Same query, but with last activity affecting the score:
These results seem a bit nonsense. At the very least, they're neither all local, nor is the long inactive gonext.gg account among them.
Now, same query, but combining all 3 scoring modifiers:
The first 4 results are real and active accounts. The fifth is fake, the sixth is inactive, the rest are dead. Seeing these suggestions, the user could press ENTER to get the desired completion immediately.
Search term "electro"
Expected to find "electroCutie@beach.city"
Status quo from PostgreSQL:
Just like in the other example, there is no real logic to the results and what we expect to find isn't there at all.
No additional scoring:
While a "electrocutie" is the second result, that's a different account that was last active in 2017.
Follower ratio affecting the score:
What we expect to find isn't there at all. The first result is an active and popular bot, but most of the other results are inactive or fake.

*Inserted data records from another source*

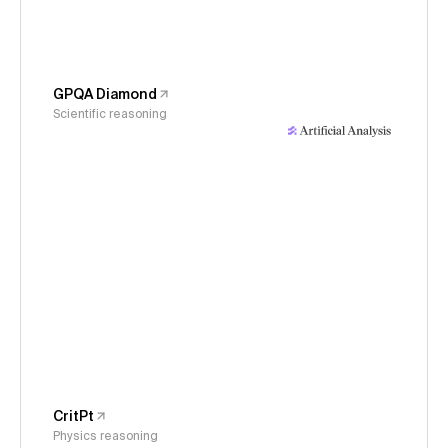
GPQA Diamond
Scientific reasoning
CritPt
Physics reasoning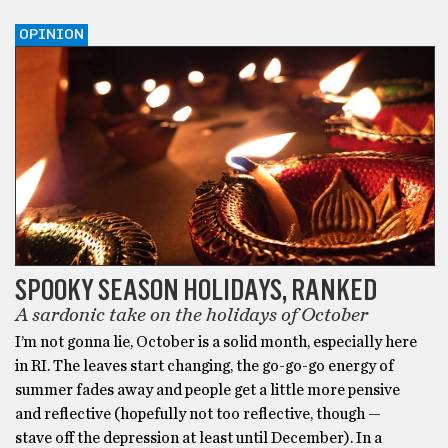
OPINION
SPOOKY SEASON HOLIDAYS, RANKED
A sardonic take on the holidays of October
I’m not gonna lie, October is a solid month, especially here
in RI. The leaves start changing, the go-go-go energy of
summer fades away and people get a little more pensive
and reflective (hopefully not too reflective, though —
stave off the depression at least until December). In a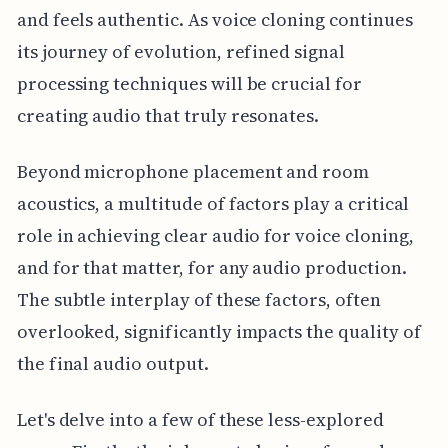
and feels authentic. As voice cloning continues
its journey of evolution, refined signal
processing techniques will be crucial for
creating audio that truly resonates.
Beyond microphone placement and room
acoustics, a multitude of factors play a critical
role in achieving clear audio for voice cloning,
and for that matter, for any audio production.
The subtle interplay of these factors, often
overlooked, significantly impacts the quality of
the final audio output.
Let's delve into a few of these less-explored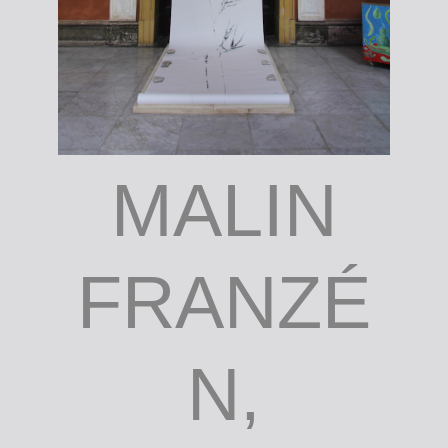
MALIN
FRANZÉ
N,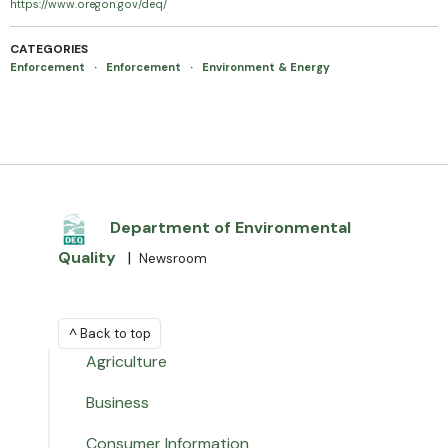
https://www.oregon.gov/deq/
CATEGORIES
Enforcement
·
Enforcement
·
Environment & Energy
Department of Environmental
Quality
|
Newsroom
^ Back to top
Agriculture
Business
Consumer Information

Followers number affecting the score:
The first two accounts are inactive. The third and fourth are real, and hey, it appears! What we expect to find is the 5th result.
Last activity affecting the score:
All the accounts indeed have posted within the last two months, and one of them is the one we expect to find, however, it is low on the list.
All combined:
The first result is real. The second has never posted. The third is inactive. The fourth is real and active. The fifth is what we were looking to find. Seeing these suggestions, the user would have to type another "c" to get the desired result and press ENTER.